[Modification records]
..........

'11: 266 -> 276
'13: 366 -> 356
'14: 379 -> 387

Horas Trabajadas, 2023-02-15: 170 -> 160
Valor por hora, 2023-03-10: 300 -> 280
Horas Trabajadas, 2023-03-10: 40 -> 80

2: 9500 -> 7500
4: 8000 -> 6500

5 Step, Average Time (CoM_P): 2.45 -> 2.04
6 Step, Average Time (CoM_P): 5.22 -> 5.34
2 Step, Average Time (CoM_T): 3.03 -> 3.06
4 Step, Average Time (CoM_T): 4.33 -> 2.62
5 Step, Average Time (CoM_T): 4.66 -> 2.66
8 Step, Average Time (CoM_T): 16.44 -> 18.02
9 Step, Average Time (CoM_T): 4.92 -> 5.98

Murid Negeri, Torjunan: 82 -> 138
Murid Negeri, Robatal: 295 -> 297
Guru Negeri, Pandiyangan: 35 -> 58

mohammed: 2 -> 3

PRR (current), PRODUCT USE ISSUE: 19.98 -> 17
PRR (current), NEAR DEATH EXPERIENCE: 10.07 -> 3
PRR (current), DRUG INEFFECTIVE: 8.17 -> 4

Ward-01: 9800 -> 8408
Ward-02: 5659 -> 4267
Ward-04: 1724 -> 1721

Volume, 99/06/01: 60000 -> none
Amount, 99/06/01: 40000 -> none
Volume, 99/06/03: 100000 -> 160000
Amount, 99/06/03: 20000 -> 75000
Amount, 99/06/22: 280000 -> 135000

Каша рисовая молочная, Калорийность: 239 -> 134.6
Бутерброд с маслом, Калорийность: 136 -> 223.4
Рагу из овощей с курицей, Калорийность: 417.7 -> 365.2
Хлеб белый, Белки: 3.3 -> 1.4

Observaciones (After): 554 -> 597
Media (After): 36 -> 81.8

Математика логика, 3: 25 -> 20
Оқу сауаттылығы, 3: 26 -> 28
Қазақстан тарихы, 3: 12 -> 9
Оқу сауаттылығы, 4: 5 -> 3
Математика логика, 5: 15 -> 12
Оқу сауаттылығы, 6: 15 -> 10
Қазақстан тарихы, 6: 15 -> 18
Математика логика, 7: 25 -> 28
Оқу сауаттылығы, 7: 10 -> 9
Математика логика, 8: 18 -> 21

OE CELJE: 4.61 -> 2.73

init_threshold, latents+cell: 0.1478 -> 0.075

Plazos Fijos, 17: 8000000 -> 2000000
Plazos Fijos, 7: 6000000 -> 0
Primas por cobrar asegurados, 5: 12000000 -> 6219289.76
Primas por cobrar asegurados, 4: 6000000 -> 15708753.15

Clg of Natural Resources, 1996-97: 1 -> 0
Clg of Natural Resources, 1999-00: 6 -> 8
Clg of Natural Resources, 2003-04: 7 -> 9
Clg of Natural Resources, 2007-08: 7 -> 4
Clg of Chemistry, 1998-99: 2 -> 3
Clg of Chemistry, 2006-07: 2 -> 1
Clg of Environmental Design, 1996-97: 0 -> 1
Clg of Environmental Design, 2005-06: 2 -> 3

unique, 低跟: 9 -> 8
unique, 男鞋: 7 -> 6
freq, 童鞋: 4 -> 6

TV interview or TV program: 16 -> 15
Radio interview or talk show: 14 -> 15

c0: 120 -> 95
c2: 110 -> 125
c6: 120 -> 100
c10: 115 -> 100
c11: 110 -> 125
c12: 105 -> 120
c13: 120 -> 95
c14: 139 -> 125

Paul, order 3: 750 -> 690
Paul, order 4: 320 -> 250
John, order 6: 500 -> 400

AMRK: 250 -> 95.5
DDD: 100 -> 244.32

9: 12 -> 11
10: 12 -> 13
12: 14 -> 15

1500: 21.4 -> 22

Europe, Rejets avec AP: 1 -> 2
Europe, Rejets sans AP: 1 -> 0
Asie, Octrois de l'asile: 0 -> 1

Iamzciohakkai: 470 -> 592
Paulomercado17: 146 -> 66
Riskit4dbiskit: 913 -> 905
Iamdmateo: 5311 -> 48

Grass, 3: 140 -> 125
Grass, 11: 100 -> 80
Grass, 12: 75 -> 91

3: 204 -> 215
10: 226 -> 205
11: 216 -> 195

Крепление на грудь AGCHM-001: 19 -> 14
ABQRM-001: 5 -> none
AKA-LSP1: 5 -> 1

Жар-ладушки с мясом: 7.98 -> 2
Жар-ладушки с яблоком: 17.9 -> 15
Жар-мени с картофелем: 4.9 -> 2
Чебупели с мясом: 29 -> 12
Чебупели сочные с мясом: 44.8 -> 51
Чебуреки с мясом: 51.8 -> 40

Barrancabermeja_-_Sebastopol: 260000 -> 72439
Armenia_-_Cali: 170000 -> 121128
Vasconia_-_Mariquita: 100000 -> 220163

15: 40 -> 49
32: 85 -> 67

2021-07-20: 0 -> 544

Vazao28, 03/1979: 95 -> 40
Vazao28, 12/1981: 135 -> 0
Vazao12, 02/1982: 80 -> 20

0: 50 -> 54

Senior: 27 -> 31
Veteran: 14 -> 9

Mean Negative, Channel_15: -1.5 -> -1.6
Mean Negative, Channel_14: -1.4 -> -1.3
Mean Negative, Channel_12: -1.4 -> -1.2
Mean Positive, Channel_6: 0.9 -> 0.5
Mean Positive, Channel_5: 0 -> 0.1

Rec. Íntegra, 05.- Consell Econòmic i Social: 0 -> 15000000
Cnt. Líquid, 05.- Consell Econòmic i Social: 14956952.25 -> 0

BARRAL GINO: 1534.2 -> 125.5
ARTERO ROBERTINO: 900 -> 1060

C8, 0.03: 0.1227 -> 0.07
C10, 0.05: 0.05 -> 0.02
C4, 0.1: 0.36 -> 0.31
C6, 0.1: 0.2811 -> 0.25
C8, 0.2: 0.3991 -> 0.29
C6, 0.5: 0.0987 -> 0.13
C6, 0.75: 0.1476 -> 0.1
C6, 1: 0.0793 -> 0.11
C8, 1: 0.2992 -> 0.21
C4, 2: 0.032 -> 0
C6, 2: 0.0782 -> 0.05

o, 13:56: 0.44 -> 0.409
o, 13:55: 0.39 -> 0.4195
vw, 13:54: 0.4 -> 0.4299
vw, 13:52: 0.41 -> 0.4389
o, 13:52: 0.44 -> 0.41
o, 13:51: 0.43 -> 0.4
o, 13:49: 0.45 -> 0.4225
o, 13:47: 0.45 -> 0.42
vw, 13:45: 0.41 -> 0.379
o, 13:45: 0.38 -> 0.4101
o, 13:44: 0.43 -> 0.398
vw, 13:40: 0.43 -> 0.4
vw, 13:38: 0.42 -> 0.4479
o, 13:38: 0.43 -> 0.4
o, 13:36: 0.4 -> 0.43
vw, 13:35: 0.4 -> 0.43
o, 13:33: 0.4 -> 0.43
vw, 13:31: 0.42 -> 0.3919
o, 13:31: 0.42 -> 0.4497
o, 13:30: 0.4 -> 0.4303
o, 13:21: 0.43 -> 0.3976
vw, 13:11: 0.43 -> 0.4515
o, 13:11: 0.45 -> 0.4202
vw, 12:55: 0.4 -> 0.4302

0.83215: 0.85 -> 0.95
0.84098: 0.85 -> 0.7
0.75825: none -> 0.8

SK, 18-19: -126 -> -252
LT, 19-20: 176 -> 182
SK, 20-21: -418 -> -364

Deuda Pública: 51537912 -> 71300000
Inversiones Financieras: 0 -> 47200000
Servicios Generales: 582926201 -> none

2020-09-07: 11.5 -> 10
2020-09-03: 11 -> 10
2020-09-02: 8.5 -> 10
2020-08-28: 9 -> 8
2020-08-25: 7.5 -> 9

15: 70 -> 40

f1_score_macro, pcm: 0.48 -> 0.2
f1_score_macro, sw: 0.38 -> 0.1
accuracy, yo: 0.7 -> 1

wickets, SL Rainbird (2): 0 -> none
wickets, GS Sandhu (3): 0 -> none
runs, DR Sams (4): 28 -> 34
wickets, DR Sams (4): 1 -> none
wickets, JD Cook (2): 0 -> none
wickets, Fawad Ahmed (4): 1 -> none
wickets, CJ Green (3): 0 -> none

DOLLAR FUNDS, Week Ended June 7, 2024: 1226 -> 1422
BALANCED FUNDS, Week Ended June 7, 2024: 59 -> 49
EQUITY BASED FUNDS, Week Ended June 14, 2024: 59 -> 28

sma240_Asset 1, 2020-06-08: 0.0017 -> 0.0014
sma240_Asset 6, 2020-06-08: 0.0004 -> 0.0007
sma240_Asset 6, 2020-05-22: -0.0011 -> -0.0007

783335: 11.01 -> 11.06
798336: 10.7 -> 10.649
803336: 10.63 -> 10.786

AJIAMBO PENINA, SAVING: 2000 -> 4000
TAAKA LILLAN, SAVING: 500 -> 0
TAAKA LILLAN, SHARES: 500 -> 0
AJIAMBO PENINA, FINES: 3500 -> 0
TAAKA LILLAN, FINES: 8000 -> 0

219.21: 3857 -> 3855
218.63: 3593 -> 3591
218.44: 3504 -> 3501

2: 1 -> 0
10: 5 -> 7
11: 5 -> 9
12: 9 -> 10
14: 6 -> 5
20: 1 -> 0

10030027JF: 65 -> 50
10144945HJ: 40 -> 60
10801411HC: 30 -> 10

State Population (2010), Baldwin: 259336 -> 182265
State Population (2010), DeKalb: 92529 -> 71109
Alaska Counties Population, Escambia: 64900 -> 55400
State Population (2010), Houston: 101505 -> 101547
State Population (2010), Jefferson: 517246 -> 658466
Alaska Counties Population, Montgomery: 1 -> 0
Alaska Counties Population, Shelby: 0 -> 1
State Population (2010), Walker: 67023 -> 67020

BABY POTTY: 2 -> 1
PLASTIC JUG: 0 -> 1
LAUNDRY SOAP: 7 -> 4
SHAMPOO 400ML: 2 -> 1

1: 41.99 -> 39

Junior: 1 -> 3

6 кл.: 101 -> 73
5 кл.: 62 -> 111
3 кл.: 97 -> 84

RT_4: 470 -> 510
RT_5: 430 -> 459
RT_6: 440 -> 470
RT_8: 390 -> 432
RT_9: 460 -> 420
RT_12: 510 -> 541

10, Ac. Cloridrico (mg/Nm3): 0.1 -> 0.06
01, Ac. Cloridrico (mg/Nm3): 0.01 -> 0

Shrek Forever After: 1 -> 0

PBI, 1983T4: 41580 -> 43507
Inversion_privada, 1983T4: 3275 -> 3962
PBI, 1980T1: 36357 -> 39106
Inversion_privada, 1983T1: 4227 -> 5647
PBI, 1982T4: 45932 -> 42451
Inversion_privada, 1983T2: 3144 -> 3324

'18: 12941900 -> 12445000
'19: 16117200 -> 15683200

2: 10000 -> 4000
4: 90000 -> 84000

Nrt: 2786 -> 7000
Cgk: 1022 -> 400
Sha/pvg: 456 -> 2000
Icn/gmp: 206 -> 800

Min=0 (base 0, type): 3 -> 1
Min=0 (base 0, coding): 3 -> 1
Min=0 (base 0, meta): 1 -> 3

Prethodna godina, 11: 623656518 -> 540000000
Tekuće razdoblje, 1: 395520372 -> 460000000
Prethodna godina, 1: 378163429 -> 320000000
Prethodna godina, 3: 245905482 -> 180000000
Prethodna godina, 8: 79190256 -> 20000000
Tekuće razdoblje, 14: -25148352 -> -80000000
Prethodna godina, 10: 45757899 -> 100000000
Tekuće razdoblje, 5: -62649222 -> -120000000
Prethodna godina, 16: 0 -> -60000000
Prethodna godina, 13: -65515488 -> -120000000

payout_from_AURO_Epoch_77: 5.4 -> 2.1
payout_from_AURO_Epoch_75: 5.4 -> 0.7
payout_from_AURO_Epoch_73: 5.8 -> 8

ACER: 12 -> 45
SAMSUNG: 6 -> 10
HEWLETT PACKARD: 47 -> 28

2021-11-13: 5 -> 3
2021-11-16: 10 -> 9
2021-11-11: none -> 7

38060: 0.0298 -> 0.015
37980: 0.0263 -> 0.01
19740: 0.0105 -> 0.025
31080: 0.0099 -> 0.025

..........

## AIM OF THE TASK:
How many lines in the records hold the string "Counties"? Answer with only that number.

## SOLUTION FOR THIS EXERCISE:
3